Let C be the curve $y^3-3 x y+2=0$. If H is the set of points on the curve C where the tangent is parallel to x-axis and V is the set of points on C where the tangent is parallel to y-axis, then

$H=\phi, ~~V=\{(1,1)\}$

We have,

$y^3-3 x y+2=0$            .....(i)

$\Rightarrow 3 y^2 \frac{d y}{d x}-3\left(x \frac{d y}{d x}+y\right)=0$

$\Rightarrow \frac{d y}{d x}=\frac{y}{y^2-x}$

If the tangent is parallel to x-axis, then

$\frac{d y}{d x}=0 \Rightarrow \frac{y}{y^2-x}=0 \Rightarrow y=0$

But, y = 0 does not satisfy equation (i). So, there is no point on the curve where tangent is parallel to x-axis. Therefore, $H=\phi$.
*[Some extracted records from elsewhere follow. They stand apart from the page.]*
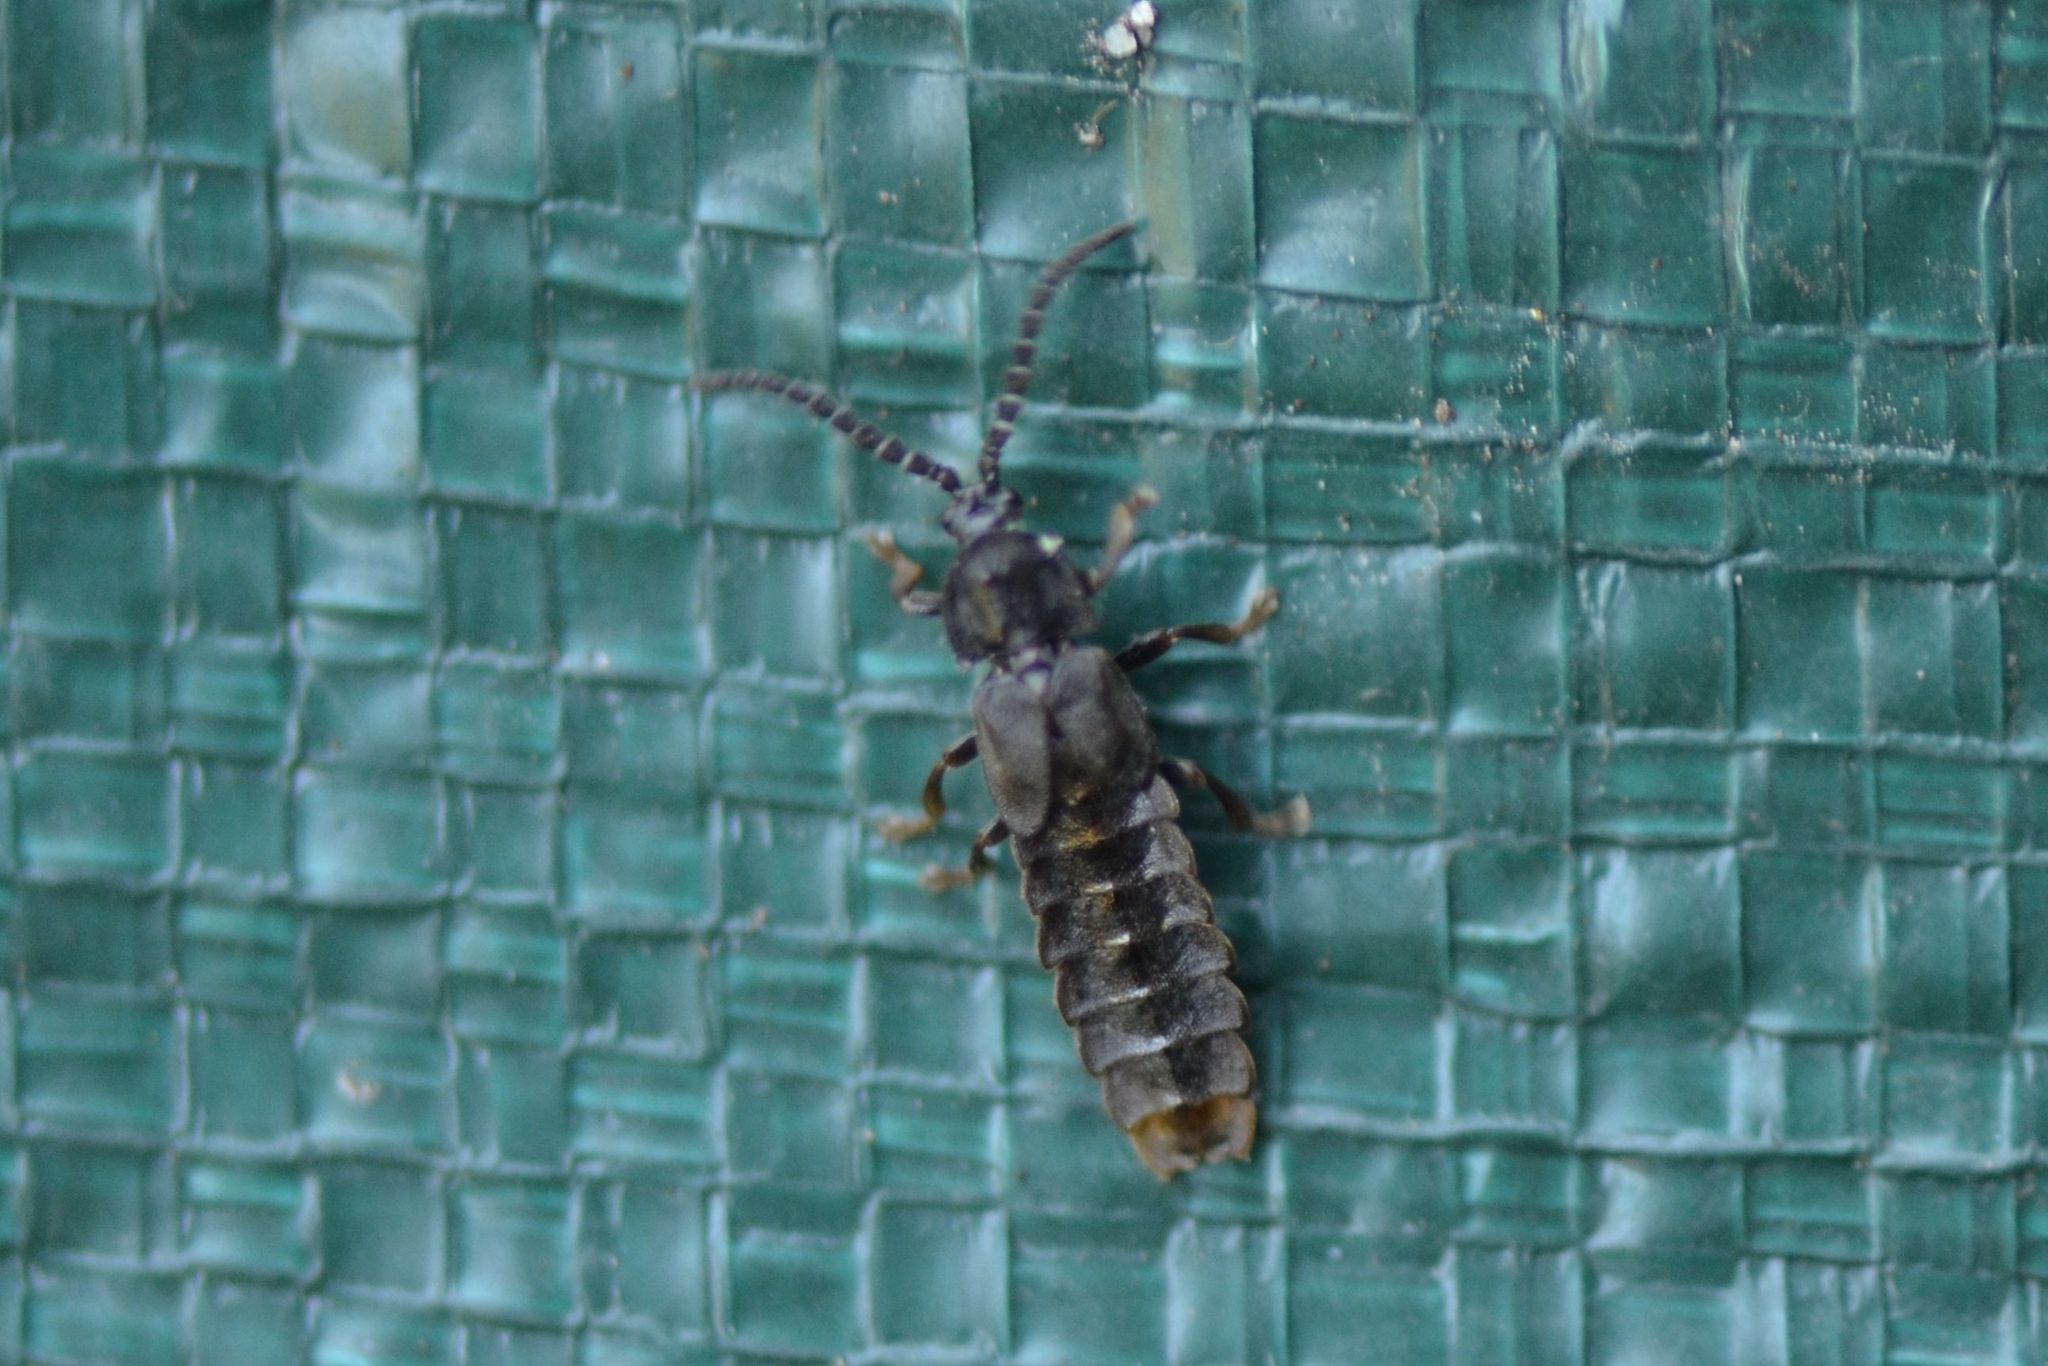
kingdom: Animalia
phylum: Arthropoda
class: Insecta
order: Coleoptera
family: Lampyridae
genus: Phosphaenus
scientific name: Phosphaenus hemipterus
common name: Short-winged firefly
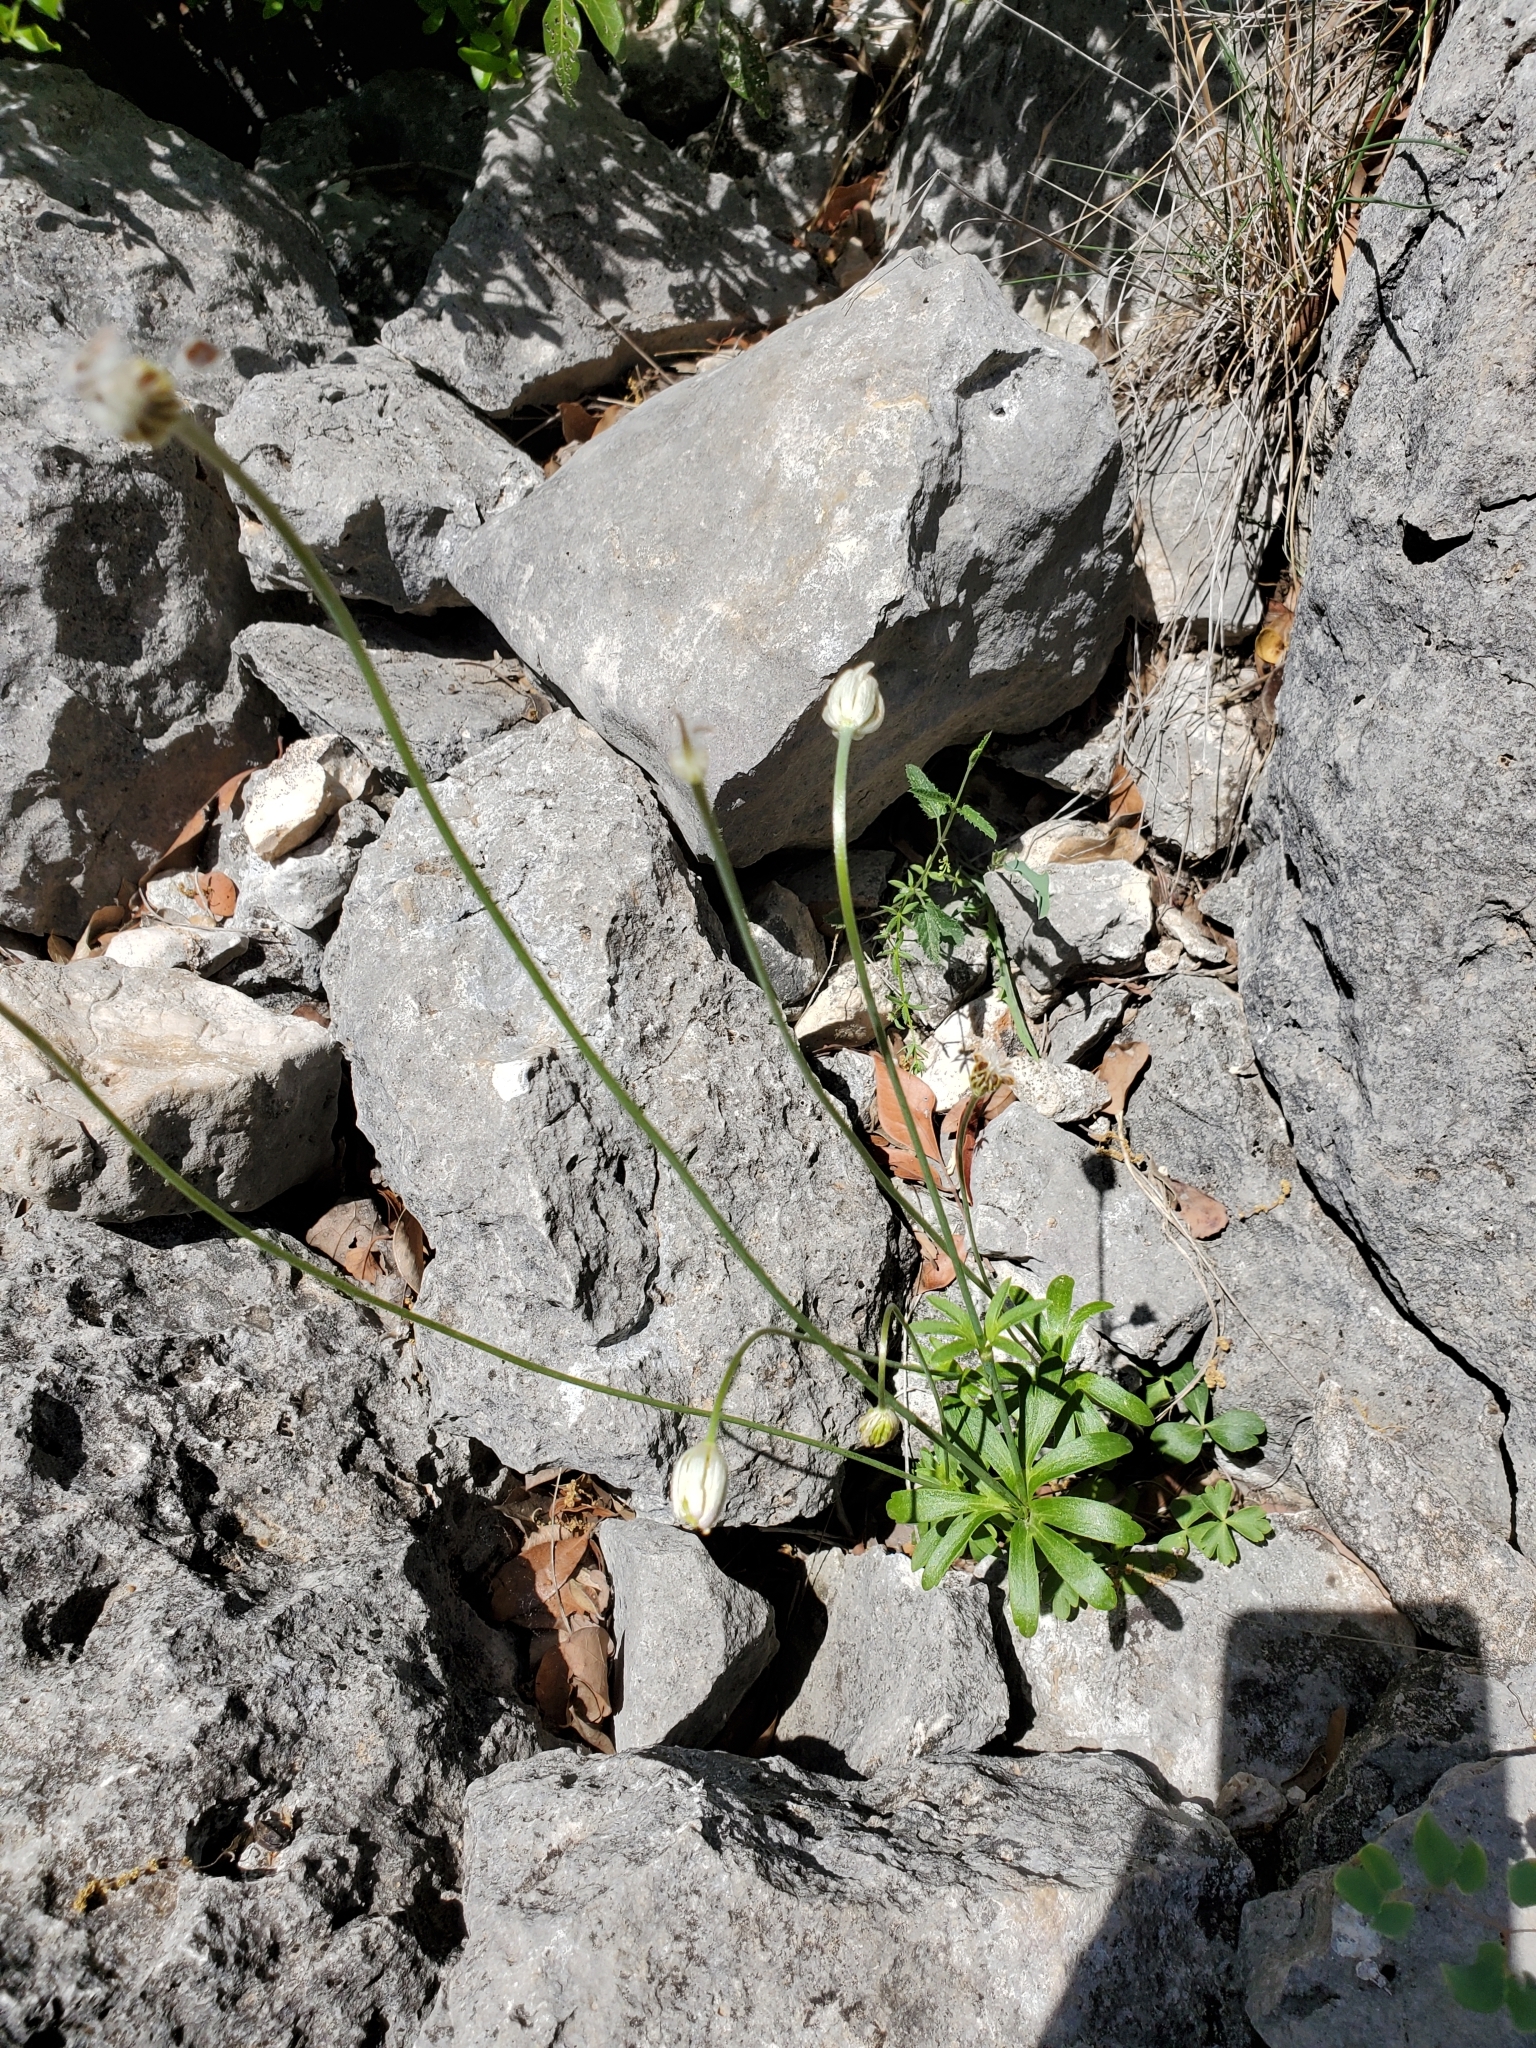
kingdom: Plantae
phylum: Tracheophyta
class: Magnoliopsida
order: Ranunculales
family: Ranunculaceae
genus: Anemone
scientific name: Anemone edwardsiana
For the tangent to be parallel to y-axis, we must have

$\frac{d x}{d y}=0 \Rightarrow \frac{y^2-x}{y}=0 \Rightarrow y^2=x$

Putting $x=y^2$ in (i), we get

$y^3-3 y^3+2=0 \Rightarrow y^3=1 \Rightarrow y=1$

∴   $x=y^2 \Rightarrow x=1$

Thus, at (1, 1) the tangent is parallel to y-axis.

∴  $V=\{(1,1)\}$

Hence, $H=\phi$ and $V=\{(1,1)\}$